My brows rose, and I stared into her eyes, holding the lamp
higher, looking for evidence she was lying to me.
“It’s true,” she said, and her eyes were sincere. “We don’t
fear death. But what they plan to do to poor Demetrius, our dear Lilia’s true
love, is much worse than any death. The high priest intends to strip him of his
soul and then imprison him in a truly dark place, a dimension of demons and
evil, for all eternity. That, we cannot allow.”
“But…how can you stop him?”
“Only in death, child. Only when death frees us from our
shackles and the bonds of our bodies. Before we cross into that blissful
afterlife I’ve described to you, we intend to snatch back Demetrius’s soul and
split it between us, hiding it within magical objects, binding those objects to
our own spirits to go with us into the afterlife, to be kept with us for all
eternity until the time when we can free him from his prison and try to restore
his human soul to him.”
I nodded slowly, as if I understood, though I really didn’t. It
was like a nightmare, the things she described, and yet she said them as if they
were perfectly ordinary.
“Someday our spirits will be reborn to an earthly life again.

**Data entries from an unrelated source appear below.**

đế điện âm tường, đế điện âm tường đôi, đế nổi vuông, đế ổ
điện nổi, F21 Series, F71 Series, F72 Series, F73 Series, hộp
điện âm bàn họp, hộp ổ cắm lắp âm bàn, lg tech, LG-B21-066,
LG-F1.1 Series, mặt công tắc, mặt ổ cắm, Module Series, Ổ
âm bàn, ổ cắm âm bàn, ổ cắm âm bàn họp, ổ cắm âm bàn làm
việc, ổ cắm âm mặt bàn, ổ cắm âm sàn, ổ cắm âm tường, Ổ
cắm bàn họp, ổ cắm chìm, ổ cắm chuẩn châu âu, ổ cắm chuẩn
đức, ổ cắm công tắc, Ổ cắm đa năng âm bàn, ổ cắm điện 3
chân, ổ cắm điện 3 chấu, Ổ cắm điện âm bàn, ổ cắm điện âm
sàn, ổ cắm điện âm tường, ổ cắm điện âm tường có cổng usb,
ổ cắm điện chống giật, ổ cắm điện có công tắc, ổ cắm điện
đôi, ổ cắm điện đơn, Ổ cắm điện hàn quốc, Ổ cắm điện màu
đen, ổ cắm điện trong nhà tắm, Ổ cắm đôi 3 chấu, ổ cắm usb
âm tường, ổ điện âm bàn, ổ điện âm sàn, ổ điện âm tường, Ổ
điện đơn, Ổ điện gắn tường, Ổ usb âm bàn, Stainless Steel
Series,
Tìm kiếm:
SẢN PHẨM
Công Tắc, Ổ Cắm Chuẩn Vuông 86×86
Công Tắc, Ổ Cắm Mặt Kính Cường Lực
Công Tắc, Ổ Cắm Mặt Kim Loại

But we might not remember all that happened in this lifetime. So I’ve recorded
it, all of it, on scrolls that will be hidden in the cave near the place of…of
our executions. You know where it is, do you not?”
I nodded. Sacrifices to the gods were always pitched from the
cliffs of Mount Zucaris, far to the north of our city. Often people gathered to
watch. The offerings were most often goats or bulls, but sometimes humans were
tossed to their deaths on the jagged rocks below, enemy soldiers taken captive
in battle, traitors to the king. Witches.
“There’s a special chest, a treasure chest. The scrolls will be
inside it. You must take it from the cave after the rituals are over and keep it
with you wherever you go. You must leave it to someone you trust at the end of
your life, with these same instructions, and so on down through the generations,
the ages, until the time when my sisters and I can return and set things
right.”
“But how will you get the chest to the cave?”
“I have a friend who will put it there. He will not know who
you are, nor may you know who he is, for the safety of you both.”
“And how will you find it again in some future lifetime?” I
asked.
“Just the same way I’ll find you, little Amarrah. By witch’s
magic.” She extended an arm through the opening and ran her hand over my hair.
“So, do you accept this sacred task?”
I bit my lip and nodded firmly. “I do. I won’t let you down,
Indira. I won’t let any of you down.”
“I know you won’t,” she told me. “Now go, before you’re caught
down here. That would ruin our whole plan.”
I clasped her hand, moved it from my head to my lips and
pressed kisses to it. “I love you, Indira. And Magdalena and Lilia, too. I love
you all so dearly. Please tell them that for me when you see them. And that I’m
so grateful for all you did to make my life better. I will never forget you.
Tell them.”
“I’ll tell them.”
“I don’t want you to go,” I sobbed as she took her hand
away.
“There’s no need to grieve, child. We’ll return.”
With a vengeance, I thought, but I didn’t say it out loud.